Superconducting triplet rim currents in a spin-textured ferromagnetic disk

TL;DR

This study demonstrates the emergence of long-range triplet superconductivity localized at the rim of a ferromagnetic disk with a vortex magnetization, driven by spin texture-induced spin-orbit coupling, in Nb/Co Josephson junctions.

Contribution

It reveals that localized rim currents of triplet superconductivity can be induced by spin textures acting as effective spin-orbit coupling in a ferromagnetic disk.

Findings

Long-range triplet currents are localized at the rim of the ferromagnet.

Spin texture acts as an effective spin-orbit coupling leading to spin accumulation.

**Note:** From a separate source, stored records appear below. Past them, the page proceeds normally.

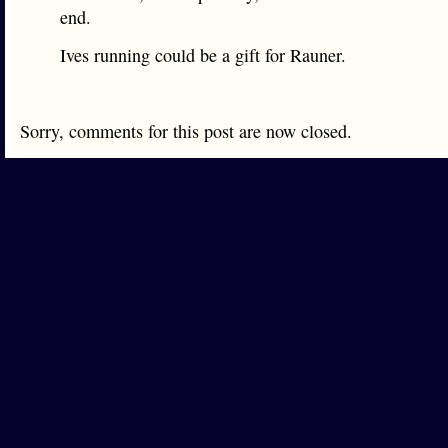
end.
Ives running could be a gift for Rauner.
Sorry, comments for this post are now closed.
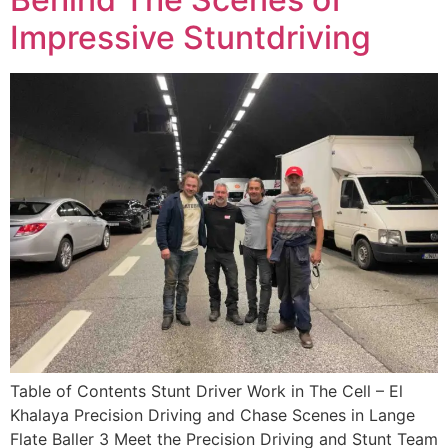
Impressive Stuntdriving
Table of Contents Stunt Driver Work in The Cell – El
Khalaya Precision Driving and Chase Scenes in Lange
Flate Baller 3 Meet the Precision Driving and Stunt Team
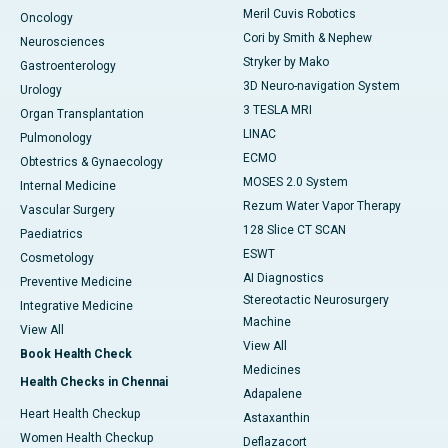
Meril Cuvis Robotics
Oncology
Cori by Smith & Nephew
Neurosciences
Stryker by Mako
Gastroenterology
3D Neuro-navigation System
Urology
3 TESLA MRI
Organ Transplantation
LINAC
Pulmonology
ECMO
Obtestrics & Gynaecology
MOSES 2.0 System
Internal Medicine
Rezum Water Vapor Therapy
Vascular Surgery
128 Slice CT SCAN
Paediatrics
ESWT
Cosmetology
AI Diagnostics
Preventive Medicine
Stereotactic Neurosurgery
Integrative Medicine
Machine
View All
View All
Book Health Check
Medicines
Health Checks in Chennai
Adapalene
Heart Health Checkup
Astaxanthin
Women Health Checkup
Deflazacort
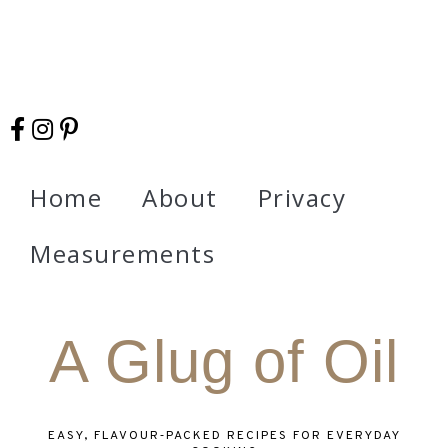
Home
About
Privacy
Measurements
A Glug of Oil
EASY, FLAVOUR‑PACKED RECIPES FOR EVERYDAY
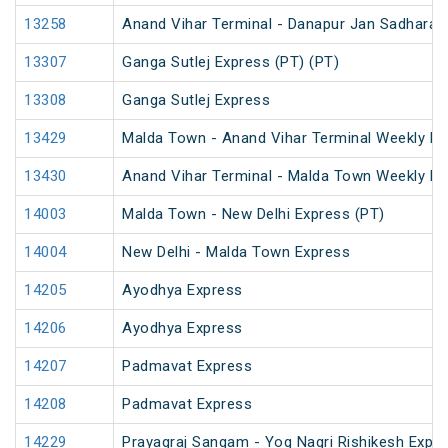
13258
Anand Vihar Terminal - Danapur Jan Sadharan
13307
Ganga Sutlej Express (PT) (PT)
13308
Ganga Sutlej Express
13429
Malda Town - Anand Vihar Terminal Weekly Ex
13430
Anand Vihar Terminal - Malda Town Weekly Ex
14003
Malda Town - New Delhi Express (PT)
14004
New Delhi - Malda Town Express
14205
Ayodhya Express
14206
Ayodhya Express
14207
Padmavat Express
14208
Padmavat Express
14229
Prayagraj Sangam - Yog Nagri Rishikesh Expr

Both 0 and π channels can be realized by modifying the spin texture.

Abstract

Since the discovery of the long-range superconducting proximity effect, the interaction between spin-triplet Cooper pairs and magnetic structures such as domain walls and vortices has been the subject of intense theoretical discussions, while the relevant experiments remain scarce. We have developed nanostructured Josephson junctions with highly controllable spin texture, based on a disk-shaped Nb/Co bilayer. Here, the vortex magnetization of Co and the Cooper pairs of Nb conspire to induce long-range triplet (LRT) superconductivity in the ferromagnet. Surprisingly, the LRT correlations emerge in highly localized (sub-80 nm) channels at the rim of the ferromagnet, despite its trivial band structure. We show that these robust rim currents arise from the magnetization texture acting as an effective spin-orbit coupling, which results in spin accumulation at the bilayer-vacuum boundary. Lastly, we demonstrate that by altering the spin texture of a single ferromagnet, both $0$ and $\pi$-channels can be realized in the same device.